PASSAGE FOURNI |
┌──

Dans ce sens, le christianisme est — comme toutes les cultures du monde — lui aussi une construction qui tient debout sur une tombe. Il n’échappe pas à cette règle générale. Mais avec une grosse différence. Tombeau ouvert contre tombeau fermé, voilà où tout se joue. Aux Colossiens 2,15, Saint Paul écrira :
« Ainsi, Dieu a dépouillé les Puissances de l’univers ; il les a publiquement données en spectacle et les a traînées dans le cortège triomphal du Christ. »
Col 2,15
Autrement dit, Dieu a ouvert tous les tombeaux. Désormais, après la résurrection du Christ, on ne peut plus fermer les yeux. Et si on les fermait, le nez parlerait. Toute la logique du monde est mise sens dessus-dessous.
Ce qui fait la particularité de la tombe du Christ, ce n’est pas qu’elle était vide ; elle ne l’était pas vraiment : il y avait au moins un suaire et, parfois, des anges de passage. Sa plus grande caractéristique, c’est qu’elle est ouverte. Jésus n’oblige pas à ouvrir la tombe de Lazare pour rien. Nous sommes invités à tourner le regard vers cela même dont la dissimulation nous permet de tenir et de paraître respectables. Et non pas à y regarder pour voir comment ça sent mauvais, mais afin d’apprendre à transformer cette mauvaise odeur en un parfum exquis.
D’un parfum à l’autre. À nez ouvert
Voici donc l’annonce de la résurrection anticipée : désormais, le tombeau est ouvert ; ceux que vous y aviez cachés, vont sortir et vous ne pourrez plus les ignorer. Il tiendra à vous ou d’en subir l’odeur fétide ou de travailler à en faire un parfum agréable. Depuis que Dieu a pris parti pour les esclaves de Pharaon, il a pris parti pour tous ceux que nous cachons dans les tombeaux blanchis : les tombeaux s’ouvriront, les ossements desséchés (dit Ezéchiel dans la 1ere lecture) revivront.

└──

Pour chacune des affirmations suivantes, répondez par oui ou par non selon qu'elle concorde ou non avec le passage fourni, et citez à l'identique les mots du passage qui tranchent. 1. La tombe du Christ était entièrement vide. 2. Le christianisme est, comme toutes les cultures du monde, une construction qui tient debout sur une tombe. 3. Les ossements desséchés qui revivront sont attribués à Ezéchiel, dans la 1ere lecture.

ENREGISTREMENTS DU JEU |
┌──

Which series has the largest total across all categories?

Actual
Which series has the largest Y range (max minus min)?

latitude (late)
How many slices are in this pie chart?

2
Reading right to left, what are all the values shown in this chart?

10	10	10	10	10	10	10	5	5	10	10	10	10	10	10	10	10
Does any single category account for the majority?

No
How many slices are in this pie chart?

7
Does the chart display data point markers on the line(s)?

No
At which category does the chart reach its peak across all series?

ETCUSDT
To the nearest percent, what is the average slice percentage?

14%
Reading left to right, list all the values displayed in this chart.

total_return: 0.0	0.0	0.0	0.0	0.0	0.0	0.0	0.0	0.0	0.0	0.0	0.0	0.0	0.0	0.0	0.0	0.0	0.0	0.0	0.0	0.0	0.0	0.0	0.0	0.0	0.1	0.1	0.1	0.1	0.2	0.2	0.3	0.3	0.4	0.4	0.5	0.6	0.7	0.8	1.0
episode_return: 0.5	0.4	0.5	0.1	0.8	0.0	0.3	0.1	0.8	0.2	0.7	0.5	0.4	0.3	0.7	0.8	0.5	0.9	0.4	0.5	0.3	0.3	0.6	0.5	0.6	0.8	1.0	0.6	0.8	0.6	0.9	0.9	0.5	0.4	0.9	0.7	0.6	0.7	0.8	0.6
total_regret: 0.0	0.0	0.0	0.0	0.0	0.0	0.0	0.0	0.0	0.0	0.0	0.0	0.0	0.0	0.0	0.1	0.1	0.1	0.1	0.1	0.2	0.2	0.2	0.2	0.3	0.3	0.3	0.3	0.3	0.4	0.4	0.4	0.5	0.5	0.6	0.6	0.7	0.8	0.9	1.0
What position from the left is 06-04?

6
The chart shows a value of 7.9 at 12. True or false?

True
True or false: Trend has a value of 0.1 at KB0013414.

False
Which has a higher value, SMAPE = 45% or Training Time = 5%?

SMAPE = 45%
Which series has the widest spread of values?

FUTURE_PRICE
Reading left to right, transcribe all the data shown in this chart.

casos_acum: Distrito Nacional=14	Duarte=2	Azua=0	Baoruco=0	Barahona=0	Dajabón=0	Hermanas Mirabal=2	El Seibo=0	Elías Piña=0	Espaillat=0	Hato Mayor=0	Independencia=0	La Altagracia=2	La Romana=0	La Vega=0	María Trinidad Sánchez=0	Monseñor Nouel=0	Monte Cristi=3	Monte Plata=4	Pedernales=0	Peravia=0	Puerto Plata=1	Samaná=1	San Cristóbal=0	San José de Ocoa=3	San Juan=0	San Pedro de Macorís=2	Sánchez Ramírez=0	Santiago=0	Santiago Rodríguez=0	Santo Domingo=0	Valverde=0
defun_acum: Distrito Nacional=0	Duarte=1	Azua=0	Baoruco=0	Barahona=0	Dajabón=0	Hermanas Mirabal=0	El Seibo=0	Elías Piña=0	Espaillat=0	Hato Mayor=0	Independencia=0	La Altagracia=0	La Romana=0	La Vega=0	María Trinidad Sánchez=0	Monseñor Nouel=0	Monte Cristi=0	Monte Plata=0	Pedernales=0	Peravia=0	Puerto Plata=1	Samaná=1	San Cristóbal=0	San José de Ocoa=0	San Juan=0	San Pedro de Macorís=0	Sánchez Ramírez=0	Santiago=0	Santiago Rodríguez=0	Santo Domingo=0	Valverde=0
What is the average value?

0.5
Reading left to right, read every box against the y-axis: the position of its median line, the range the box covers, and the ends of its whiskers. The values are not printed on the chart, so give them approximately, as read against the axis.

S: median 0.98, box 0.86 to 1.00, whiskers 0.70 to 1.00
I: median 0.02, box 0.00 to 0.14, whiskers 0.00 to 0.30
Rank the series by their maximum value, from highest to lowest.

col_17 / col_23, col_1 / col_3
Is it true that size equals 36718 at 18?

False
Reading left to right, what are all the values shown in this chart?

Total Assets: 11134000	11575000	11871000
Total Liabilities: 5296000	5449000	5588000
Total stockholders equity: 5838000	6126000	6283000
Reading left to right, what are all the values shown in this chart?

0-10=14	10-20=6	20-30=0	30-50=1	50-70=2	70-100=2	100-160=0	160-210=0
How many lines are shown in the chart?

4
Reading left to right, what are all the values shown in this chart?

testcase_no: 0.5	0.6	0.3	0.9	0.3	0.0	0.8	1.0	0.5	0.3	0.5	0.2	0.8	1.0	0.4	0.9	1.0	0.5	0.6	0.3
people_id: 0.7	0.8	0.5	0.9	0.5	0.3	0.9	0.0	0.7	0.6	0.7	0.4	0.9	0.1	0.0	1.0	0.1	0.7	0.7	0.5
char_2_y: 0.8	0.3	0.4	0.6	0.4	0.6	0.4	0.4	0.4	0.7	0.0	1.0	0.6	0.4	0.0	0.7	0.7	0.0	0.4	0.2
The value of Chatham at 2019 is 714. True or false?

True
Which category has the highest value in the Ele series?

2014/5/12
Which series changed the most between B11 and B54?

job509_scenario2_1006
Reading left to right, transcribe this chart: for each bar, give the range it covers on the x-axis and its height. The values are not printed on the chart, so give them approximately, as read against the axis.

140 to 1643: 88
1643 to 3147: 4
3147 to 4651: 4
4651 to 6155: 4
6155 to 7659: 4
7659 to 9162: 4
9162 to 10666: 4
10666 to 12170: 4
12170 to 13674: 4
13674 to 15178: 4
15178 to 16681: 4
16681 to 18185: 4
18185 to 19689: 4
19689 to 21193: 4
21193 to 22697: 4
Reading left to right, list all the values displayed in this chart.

└──

RÉSULTAT OBTENU |
1. Non : « ce n’est pas qu’elle était vide ; elle ne l’était pas vraiment : il y avait au moins un suaire et, parfois, des anges de passage »
2. Oui : « le christianisme est — comme toutes les cultures du monde — lui aussi une construction qui tient debout sur une tombe »
3. Oui : « les ossements desséchés (dit Ezéchiel dans la 1ere lecture) revivront »